A2 Milk chairman David Hearn says incoming chief executive David Bortolussi has the experience and deep knowledge of China, combined with crucial brand and manufacturing knowhow, to continue a2’s growth in the company’s biggest market.
Mr Bortolussi’s appointment comes after a six month global search and after the infant formula and milk company approached him for the role.
He has been lured from the US-owned apparel company HanesBrands after 11 years in the industry, in a lucrative deal that will see him take a pay packet of $1.75 million a year.
“David took a business (Pacific Brands), with a manufacturing business base in Australia, and converted that to a Chinese manufacturing base. That required the identification of partners, the building of relationships, setting up of contracts, and very importantly, the long-term nature of those relationships has come to fruit,” Mr Hearn said.

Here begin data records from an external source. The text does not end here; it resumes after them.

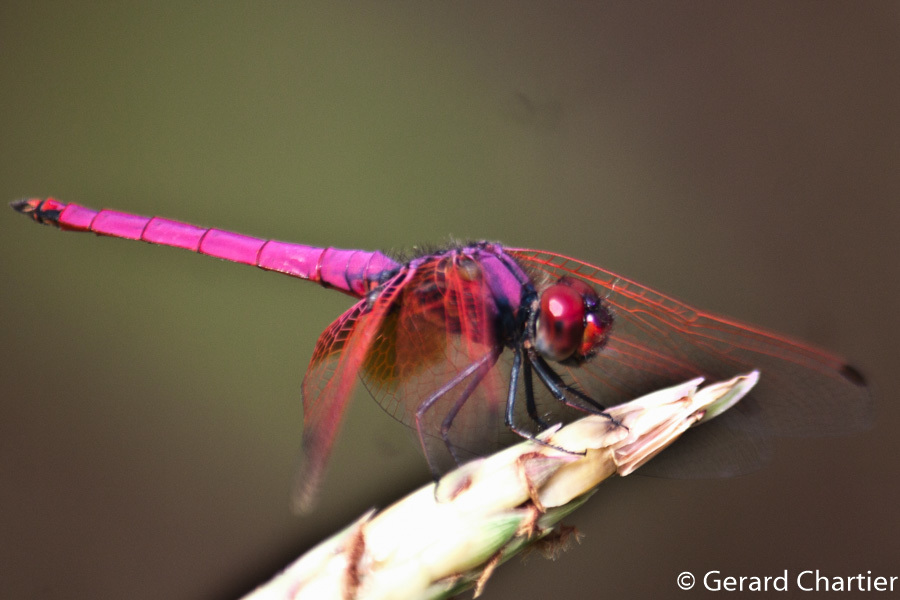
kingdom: Animalia
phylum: Arthropoda
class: Insecta
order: Odonata
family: Libellulidae
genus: Trithemis
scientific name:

“David understands the Chinese business culture, understands the way they do business, understands the importance of partnerships and relationships…and it’s those qualities that transfer into our business,” he said.
Mr Bortolussi is currently group president, international innerwear at HanesBrands, the underwear and activewear business. In 2016 Hanes bought Pacific Brands, owner of the famous Bonds brand.
“He took a business (Pacific Brands) that was close to moribund really and saw that the intrinsic value in that company, which had to be exploited, was in its brands. And (he) took those brands and enlivened them and that drove ultimately the retail strategy, and that’s what attracted Hanes,” Mr Hearn said.
Mr Bortolussi, who is 51 and based in Melbourne, will remain with Hanes until next February, but under his contract with a2 will be based in Sydney.
Before joining Pacific Brands Mr Bortolussi was chief strategy officer at Foster’s Group and was heavily involved in the process that demerged Foster’s into the separate companies of Treasury Wine and CUB.
Mr Bortolussi was unavailable for interview but in a statement said he was thrilled to join a2 “and to be part of the next phase of growth”. He will succeed interim CEO Geoffrey Babidge, who returned to the role late last year after the departure of Jayne Hrdlicka.
Mr Bortolussi will face high expectations as the head of the market darling, with a2 shares up about 35 per cent since the start of 2020. In April a2 said its March quarter revenue had beaten expectations, and upgraded full-year profit margin guidance.
Andrew Mitchell, senior portfolio manager at a2 investor Ophir Asset Management, said Mr Bortolussi appeared to be a safe choice.
“From David’s background it appears the board has chosen a CEO with proven skills in being able to execute to a strategy centred on China,” he said.
During an investor call Bank of America analyst David Errington said Mr Bortolussi was “a very very energetic, highly capable, top CEO”.
A2 shares were down 0.9% to $18.91 shortly after 2.30pm.